Draw ‘l’ the perpendicualar bisector of AB.
Draw ‘m’ the perpendicular bisector of BC.
Let the two perpendicular bisectors ‘l’ and ‘m’ meet at O.
‘O’ is the required point which is equidistant from A, B and C.
Note: If we draw a circle with centre ‘O’ and radius OB or OC, then it will pass through A, B and C.
2. In a triangle, locate a point in its interior which is equidistant from all the sides of the triangle.
Ans. Let us consider a ΔABC.
Draw ‘l’ the bisector of ∠B.
Draw ‘m’ the bisector of ∠C.
Let the two bisectors l and m meet at O. Thus, ‘O’ is the required point which is equidistant from the sides of ΔABC.
Note: If we draw OM ⊥ BC and draw a circle with O as centre and OM as radius, then the circle will touch the sides of the triangle.
3. In a huge park, people are concentrated at three points (see figure):
A: where there are different slides and swings form
B: near which a man-made lake is situated,
C: which is near to a large parking and exit.
Where should an ice cream parlour be set up so that maximum number of persons can approach it?
Hint: The parlour should be equidistant from A, B and C.
Ans.

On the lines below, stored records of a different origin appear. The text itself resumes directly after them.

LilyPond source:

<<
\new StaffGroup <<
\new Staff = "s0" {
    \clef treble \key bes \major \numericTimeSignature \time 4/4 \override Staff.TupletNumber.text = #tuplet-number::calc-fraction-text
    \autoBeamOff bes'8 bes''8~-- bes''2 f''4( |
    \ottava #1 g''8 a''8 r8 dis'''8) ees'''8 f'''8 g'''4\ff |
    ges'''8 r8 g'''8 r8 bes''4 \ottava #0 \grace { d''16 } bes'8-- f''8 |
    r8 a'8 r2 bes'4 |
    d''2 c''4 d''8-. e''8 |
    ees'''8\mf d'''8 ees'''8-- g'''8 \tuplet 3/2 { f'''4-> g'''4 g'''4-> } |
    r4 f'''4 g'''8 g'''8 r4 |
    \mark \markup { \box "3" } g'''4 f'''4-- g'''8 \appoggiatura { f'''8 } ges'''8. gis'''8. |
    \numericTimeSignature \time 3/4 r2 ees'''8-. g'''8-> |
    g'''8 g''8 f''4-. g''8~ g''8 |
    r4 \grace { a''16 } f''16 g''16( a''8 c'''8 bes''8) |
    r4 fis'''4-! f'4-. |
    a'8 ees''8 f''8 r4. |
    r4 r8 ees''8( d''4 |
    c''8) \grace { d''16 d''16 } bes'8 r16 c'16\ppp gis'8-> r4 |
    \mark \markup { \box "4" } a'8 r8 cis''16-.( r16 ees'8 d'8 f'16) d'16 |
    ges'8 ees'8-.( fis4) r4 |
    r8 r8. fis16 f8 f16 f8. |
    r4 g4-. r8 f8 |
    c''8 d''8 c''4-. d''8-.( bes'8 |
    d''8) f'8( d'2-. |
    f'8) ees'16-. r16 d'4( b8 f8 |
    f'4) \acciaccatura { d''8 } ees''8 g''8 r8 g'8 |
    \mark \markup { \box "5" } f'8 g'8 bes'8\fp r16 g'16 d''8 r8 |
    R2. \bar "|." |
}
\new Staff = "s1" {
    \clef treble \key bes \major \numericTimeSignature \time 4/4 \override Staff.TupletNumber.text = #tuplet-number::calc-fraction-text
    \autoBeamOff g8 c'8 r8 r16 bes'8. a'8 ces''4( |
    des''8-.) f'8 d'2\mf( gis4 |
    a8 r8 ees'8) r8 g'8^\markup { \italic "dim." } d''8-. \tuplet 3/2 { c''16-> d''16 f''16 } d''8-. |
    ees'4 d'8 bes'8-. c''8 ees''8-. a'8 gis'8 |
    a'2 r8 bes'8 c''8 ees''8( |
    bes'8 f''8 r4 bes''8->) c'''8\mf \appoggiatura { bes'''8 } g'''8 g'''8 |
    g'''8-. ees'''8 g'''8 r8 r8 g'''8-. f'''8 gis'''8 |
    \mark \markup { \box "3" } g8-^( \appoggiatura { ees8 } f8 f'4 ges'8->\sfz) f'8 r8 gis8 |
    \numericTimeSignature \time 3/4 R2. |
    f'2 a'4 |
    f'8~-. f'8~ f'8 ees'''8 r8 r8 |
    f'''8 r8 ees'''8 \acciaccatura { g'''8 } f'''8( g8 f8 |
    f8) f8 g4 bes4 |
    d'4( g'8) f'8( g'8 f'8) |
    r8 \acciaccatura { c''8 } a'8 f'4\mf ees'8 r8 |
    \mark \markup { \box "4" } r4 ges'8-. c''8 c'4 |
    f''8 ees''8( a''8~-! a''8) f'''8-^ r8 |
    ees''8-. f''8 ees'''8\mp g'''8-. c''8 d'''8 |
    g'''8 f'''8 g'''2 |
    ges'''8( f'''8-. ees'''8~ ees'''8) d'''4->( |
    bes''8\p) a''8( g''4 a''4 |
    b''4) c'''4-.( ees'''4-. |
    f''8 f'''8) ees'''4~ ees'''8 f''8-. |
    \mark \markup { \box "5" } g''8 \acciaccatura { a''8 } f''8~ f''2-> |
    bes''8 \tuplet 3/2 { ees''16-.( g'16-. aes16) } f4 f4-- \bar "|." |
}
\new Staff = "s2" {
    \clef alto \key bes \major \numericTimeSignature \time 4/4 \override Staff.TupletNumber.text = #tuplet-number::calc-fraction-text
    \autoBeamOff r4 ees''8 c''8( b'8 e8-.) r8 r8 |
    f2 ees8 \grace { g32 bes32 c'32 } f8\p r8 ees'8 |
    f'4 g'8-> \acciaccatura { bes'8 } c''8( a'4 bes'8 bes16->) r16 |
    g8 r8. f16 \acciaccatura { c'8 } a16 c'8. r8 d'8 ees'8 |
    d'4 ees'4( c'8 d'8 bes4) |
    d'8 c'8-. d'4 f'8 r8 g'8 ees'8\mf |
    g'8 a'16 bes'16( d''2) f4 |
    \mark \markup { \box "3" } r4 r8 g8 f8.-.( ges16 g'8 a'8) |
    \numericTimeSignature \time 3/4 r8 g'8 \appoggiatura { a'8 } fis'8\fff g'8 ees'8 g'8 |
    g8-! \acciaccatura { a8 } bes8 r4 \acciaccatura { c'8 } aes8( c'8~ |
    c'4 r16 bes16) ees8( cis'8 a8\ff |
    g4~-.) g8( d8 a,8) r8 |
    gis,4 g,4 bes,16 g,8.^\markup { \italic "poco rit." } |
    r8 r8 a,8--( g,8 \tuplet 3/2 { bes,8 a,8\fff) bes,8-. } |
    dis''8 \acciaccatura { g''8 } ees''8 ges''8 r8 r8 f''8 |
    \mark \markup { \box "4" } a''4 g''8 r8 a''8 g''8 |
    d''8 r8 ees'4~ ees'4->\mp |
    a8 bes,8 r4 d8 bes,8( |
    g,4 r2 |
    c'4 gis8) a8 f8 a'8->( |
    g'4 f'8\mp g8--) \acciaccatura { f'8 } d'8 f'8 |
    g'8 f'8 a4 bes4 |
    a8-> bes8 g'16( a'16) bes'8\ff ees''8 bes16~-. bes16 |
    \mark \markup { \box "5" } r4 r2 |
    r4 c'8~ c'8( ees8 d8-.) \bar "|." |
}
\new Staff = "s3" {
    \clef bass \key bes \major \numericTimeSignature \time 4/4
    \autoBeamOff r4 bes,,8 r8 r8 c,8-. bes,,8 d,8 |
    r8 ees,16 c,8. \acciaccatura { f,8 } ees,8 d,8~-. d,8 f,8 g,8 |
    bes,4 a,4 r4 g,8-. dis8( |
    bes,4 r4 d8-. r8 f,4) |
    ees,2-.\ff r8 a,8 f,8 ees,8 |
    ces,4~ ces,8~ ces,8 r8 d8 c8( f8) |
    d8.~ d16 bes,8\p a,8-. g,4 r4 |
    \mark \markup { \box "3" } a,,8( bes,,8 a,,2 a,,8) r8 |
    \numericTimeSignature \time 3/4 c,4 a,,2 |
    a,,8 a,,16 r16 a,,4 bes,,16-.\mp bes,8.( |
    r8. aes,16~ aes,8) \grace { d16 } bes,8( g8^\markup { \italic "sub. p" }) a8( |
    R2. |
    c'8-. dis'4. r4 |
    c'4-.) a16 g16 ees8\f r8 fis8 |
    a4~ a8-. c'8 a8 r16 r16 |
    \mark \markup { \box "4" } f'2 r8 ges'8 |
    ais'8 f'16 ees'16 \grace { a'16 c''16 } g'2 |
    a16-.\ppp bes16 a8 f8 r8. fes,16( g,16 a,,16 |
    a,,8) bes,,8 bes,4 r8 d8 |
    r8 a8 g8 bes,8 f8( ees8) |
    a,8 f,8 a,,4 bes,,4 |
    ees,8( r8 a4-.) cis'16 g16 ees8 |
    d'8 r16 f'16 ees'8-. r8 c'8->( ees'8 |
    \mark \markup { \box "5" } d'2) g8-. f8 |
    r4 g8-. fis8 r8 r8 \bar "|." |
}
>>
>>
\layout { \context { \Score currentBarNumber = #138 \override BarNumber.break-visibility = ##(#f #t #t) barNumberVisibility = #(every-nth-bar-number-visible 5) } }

Let us join A and B, and draw ‘l’ the perpendicular bisector of AB.
Now, join B and C, and draw ‘m’ the perpendicular bisector of BC. Let the perpendicular bisectors ‘l’ and ‘m’ meet at ‘O’. The point ‘O’ is the required point where the ice cream parlour be set up.
Note: If we join ‘A’ and ‘C’, and draw the perpendicular bisectors, then it will also meet (or pass through) the point O.
4. Complete the hexagonal and star shaped Rangolies [see Fig. (i) and (ii)] by filling them with as many equilateral triangles of side 1 cm as you can. Count the number of triangles in each case. Which has more triangles?
Ans. It is an activity. We get the 150 equilateral triangles in the figure (i) and 300 equilateral triangles in the figure (ii).
∴ The figure (ii) has more triangles.